Quel intérêt pourrait présenter pour des investisseurs (en grande partie des investisseurs du Golf) ce pays très largement sous-développé de 50 millions d’habitants ?

Son sous-sol est riche (gaz, pétrole, zinc, jade, rubis…), il possède des milliers d’hectares de terres arables non exploitées (fait particulièrement intéressant pour des pays désertiques obnubilés par la question de leur sécurité alimentaire) et est, selon la FAO, le premier exportateur mondial de riz. Son potentiel pour le secteur du BTP est immense.

Sa position géographique est idéale, car le pays est un carrefour entre l’espace indien et l’aire sinisée. Les pétroliers du Golf louchent notamment sur le pipeline Chine/Birmanie, qui permet aux supertankers de ne pas avoir à passer par le détroit de Malacca (gagnant ainsi un temps précieux).

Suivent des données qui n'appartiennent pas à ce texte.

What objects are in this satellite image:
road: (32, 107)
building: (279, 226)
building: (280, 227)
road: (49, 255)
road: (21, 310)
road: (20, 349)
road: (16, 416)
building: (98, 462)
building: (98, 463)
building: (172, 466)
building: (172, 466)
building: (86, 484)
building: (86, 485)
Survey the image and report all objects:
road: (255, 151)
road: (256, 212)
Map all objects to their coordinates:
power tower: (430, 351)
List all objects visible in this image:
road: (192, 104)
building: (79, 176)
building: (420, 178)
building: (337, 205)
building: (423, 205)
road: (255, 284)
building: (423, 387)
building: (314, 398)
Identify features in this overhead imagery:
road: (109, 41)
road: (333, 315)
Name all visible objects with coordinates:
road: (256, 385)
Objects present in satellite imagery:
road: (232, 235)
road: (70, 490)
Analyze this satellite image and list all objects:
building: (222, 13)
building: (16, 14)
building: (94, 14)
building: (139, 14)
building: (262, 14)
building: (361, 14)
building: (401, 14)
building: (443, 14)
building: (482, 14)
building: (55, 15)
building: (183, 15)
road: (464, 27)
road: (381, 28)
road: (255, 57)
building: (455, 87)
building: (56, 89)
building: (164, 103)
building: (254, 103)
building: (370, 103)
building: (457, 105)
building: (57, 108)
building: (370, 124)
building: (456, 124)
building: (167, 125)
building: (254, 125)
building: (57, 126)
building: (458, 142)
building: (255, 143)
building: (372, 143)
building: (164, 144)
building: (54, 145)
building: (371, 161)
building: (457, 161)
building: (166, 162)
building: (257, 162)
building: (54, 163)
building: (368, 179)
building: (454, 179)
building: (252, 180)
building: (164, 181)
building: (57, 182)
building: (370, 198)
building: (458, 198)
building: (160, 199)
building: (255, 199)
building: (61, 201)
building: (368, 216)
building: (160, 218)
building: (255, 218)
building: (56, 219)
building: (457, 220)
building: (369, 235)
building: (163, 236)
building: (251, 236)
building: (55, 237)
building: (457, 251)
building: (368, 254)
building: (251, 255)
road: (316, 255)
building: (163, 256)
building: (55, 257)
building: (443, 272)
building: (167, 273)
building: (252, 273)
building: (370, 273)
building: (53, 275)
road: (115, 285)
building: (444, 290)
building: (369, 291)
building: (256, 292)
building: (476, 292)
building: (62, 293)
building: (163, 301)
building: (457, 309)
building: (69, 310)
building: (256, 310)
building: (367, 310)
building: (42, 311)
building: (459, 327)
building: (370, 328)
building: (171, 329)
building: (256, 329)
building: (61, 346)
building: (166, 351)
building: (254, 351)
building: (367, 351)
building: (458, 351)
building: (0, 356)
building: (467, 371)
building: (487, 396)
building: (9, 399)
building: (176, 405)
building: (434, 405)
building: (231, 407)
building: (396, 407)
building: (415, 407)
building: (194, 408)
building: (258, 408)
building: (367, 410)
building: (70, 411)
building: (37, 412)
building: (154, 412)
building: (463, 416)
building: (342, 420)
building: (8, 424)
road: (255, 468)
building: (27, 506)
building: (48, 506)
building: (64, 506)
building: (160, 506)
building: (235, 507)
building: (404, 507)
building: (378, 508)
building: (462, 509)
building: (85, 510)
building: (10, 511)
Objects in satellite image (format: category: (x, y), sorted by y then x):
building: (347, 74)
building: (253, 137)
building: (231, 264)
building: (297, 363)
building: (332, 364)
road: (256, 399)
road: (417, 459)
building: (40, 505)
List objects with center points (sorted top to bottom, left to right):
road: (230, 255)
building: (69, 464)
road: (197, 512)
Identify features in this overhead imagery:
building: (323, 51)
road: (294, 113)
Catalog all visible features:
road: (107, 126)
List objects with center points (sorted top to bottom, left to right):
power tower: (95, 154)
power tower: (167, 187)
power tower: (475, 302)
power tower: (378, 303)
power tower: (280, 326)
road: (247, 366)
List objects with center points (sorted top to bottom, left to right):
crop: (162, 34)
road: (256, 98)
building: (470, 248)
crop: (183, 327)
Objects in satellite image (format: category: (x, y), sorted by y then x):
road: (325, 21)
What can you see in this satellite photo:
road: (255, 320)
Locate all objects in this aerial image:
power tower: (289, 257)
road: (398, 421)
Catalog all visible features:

Enfin, les autorités birmanes font de nets efforts pour attirer ces investisseurs : le contrôle des changes a été desserré, les processus administratifs vont en se simplifiant.

Et pourtant… Aung Sang Suu Kyi a raison !

Ces éléments ne sont que la partie émergée de l’iceberg. Malgré les apparences, l’instabilité politique est encore grande (la région de Rakhine, par exemple, vient d’être replacée en état d’urgence, du fait d’affrontements ethniques meurtriers). La Birmanie est classée 3e pays le plus corrompu au monde (score fort peu glorieux, quand on considère que les deux premiers sont la Somalie et la Corée du Nord). Enfin, élément majeur, la Birmanie offre un cadre juridique extrêmement flou et risqué : par exemple, le pays ne reconnait pas explicitement le droit de propriété !

Le risque pour les investisseurs reste donc colossal, et n’a pas fondamentalement diminué ces derniers mois. Il n’est raisonnable que pour des entreprises d’Etat chinoises (la junte étant très liée à Pékin, ces firmes sont moins exposées) et pour des entreprises implantées de longue date, soutenues par leur pays d’origine et bénéficiant d’accords surs, longuement négociés (Total, pour ne citer qu’elle).

Il est très difficile de savoir si on assiste à un réel changement politique en Birmanie, ou si la junte, économiquement à bout de souffle, ne fait pas juste mine de desserrer l’étau politique uniquement pour profiter des fonds étrangers (la plupart des sanctions économiques contre le pays ayant été levées). Il est impossible, à l’heure actuelle, de trancher sur cette question. Seul le temps pourra y répondre.

Investir en Birmanie, c’est encore soutenir et légitimer la junte militaire.

Sylvain Zuber est étudiant en 2e année à HEC Paris. Passionné d'histoire et de géopolitique, il est rédacteur pour Les Yeux du Monde depuis novembre 2011.

Une réponse à “La Birmanie : nouvel Eldorado ou miroir aux alouettes ?”

  1. LudoZ

    Certes, mais “investir” dans les pays sous-développés ne reste-t-il pas plus porteur, à terme, que de “subventionner” fusse au travers d’associations caritatives ?
    Les subventions tombent dans les poches desfactions corrompues au pouvoir
    L’investissement les engraisse sans doute aussi … mais les entreprises et états qui le font ne sont pas des saints : ils attendent un retour, les bénéficiaires de la mane sont donc de facto obligées de les laisser employer (d’aucuns diraient “exploiter) leurs habitants.
    D’une certaine façon, c’est quand même mettre le pied dans la porte : l’intérêt commun bien compris du pouvoir et des investisseurs est que çà se passe bien, et les peuples finissent par en bénéficier !
    Et tout le monde sait depuis longtemps qu’un état fort est plus rassurant pour les investisseurs qu’une démocratie vacillante et détronée tous les 6 mois par un coup d’état.
    Certes un peu cynique, mais tout bien réfléchi n’est-ce pas l’économie qui petit à petit fait changer la Chine ???